LISTE DES ACTIVITÉS –
- 1) Reproduisez à l'identique tout ce qui va de « Cette année, cela » jusqu'à « jugements de l'après-guerre. » dans le texte sur l'exposition.
- 2) D'après le texte sur l'exposition, pendant quelle période l'exposition est-elle présentée au Mémorial de la Shoah ?

Visite à l'exposition "Filmer la guerre" au Mémorial de la Shoah

2 février 2015 par Lyrik | Filmer la guerre : Les Soviétiques face à la Shoah (1941-1946) | Deuxième guerre mondiale | Musée

Visite à l'exposition "Filmer la guerre" au Mémorial de la Shoah

Cette année, cela fera 70 ans que la Seconde Guerre mondiale a pris fin. Près de 60 millions de victimes, des batailles célèbres et une extermination de masse. Dernièrement, c'est la libération d'Auschwitz qui était commémorée. C'est dans ce cadre qu'est organisée à Paris, dans le mémorial de la Shoah, l'exposition "Filmer la guerre : Les Soviétiques face à la Shoah (1941-1946)".

Du 9 janvier au 27 septembre 2015, celle-ci permet donc, films fictionnels ou d'archives et photos à l'appui, de comprendre la découverte progressive des camps par les Soviétiques et l'usage de ces sources dans la propagande et les grands jugements de l'après-guerre.

INFORMATIONS FOURNIES –
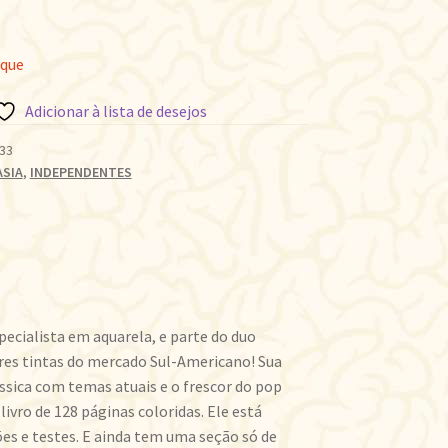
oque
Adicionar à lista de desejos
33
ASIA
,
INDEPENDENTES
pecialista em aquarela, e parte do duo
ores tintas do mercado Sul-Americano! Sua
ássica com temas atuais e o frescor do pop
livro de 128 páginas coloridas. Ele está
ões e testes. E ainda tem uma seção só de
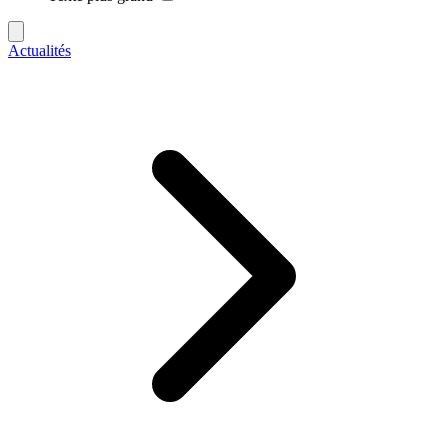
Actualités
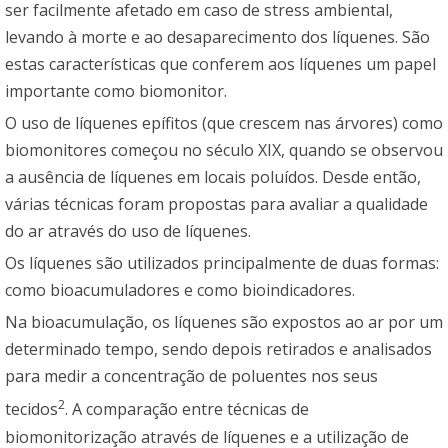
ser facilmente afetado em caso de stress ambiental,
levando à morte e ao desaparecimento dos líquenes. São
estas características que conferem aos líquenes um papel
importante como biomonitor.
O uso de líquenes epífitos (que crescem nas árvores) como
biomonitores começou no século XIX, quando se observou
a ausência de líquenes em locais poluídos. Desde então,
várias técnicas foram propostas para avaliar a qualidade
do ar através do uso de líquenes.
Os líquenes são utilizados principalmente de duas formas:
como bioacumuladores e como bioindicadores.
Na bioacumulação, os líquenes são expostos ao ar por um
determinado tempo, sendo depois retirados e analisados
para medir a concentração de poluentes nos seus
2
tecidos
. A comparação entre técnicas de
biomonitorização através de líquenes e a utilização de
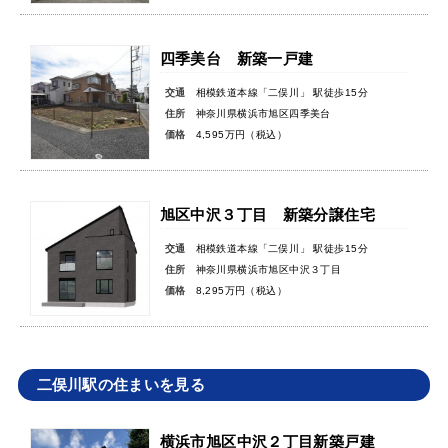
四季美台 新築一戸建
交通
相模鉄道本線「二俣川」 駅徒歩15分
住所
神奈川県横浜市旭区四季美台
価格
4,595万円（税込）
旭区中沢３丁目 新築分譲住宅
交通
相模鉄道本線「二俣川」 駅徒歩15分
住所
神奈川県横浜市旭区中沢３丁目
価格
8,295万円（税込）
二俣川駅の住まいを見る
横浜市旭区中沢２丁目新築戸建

LISTE DES RÉPONSES –
- 1)
Cette année, cela fera 70 ans que la Seconde Guerre mondiale a pris fin. Près de 60 millions de victimes, des batailles célèbres et une extermination de masse. Dernièrement, c'est la libération d'Auschwitz qui était commémorée. C'est dans ce cadre qu'est organisée à Paris, dans le mémorial de la Shoah, l'exposition "Filmer la guerre : Les Soviétiques face à la Shoah (1941-1946)".

Du 9 janvier au 27 septembre 2015, celle-ci permet donc, films fictionnels ou d'archives et photos à l'appui, de comprendre la découverte progressive des camps par les Soviétiques et l'usage de ces sources dans la propagande et les grands jugements de l'après-guerre.

- 2) Du 9 janvier au 27 septembre 2015.